* Records to use
☆ ☆ ☆ ☆ ☆ ☆ ☆
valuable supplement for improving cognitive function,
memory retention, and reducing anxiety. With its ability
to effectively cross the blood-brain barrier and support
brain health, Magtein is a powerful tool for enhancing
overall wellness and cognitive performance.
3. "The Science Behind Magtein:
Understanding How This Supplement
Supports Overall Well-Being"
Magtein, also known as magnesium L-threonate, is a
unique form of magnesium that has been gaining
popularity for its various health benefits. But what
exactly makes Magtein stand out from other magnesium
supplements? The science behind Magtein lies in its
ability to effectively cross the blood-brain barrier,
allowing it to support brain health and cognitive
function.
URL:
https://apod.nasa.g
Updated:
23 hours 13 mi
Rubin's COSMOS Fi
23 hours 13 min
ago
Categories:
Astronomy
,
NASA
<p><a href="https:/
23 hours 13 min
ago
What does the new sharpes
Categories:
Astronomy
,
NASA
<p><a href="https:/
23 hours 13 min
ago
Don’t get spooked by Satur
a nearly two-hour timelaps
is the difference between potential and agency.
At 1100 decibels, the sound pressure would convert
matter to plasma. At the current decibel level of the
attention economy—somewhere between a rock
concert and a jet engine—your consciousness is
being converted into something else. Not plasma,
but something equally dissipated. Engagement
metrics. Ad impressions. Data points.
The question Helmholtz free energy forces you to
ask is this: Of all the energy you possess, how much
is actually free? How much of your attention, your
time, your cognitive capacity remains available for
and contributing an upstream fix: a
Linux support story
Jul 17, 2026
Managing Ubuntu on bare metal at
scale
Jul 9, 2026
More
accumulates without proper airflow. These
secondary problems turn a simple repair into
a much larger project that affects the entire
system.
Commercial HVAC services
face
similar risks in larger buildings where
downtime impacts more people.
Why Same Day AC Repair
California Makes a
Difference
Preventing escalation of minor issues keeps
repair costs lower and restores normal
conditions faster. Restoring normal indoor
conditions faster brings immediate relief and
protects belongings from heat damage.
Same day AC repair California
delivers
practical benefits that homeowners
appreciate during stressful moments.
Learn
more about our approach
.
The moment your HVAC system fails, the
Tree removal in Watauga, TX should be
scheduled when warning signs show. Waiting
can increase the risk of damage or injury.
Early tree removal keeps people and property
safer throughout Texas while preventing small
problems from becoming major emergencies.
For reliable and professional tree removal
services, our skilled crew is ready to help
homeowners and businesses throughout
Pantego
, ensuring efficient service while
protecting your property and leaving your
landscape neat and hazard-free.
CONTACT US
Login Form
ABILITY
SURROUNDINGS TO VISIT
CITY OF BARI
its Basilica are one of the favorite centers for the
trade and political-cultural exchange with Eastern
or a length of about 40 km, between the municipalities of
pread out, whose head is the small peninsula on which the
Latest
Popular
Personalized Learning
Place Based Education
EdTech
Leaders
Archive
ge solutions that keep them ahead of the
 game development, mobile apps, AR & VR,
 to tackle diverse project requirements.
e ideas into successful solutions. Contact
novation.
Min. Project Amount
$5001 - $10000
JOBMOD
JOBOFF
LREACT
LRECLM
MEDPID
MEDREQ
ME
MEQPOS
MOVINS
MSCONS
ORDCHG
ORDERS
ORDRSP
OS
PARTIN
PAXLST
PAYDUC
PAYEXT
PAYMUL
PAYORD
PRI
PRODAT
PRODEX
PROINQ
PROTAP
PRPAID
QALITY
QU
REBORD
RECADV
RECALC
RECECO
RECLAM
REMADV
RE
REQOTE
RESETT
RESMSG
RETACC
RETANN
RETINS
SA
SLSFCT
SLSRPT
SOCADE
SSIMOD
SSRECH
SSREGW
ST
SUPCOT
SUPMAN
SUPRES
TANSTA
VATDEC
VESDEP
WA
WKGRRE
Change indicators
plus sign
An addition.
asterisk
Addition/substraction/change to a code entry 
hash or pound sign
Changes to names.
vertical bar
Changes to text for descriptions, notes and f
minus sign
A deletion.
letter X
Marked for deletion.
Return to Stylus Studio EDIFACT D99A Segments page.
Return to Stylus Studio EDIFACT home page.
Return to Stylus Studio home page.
☆ ☆ ☆ ☆ ☆ ☆ ☆
* Work request
Among the lines in the data above, find those containing "homeowners" and give only how many there are.

* Answer
2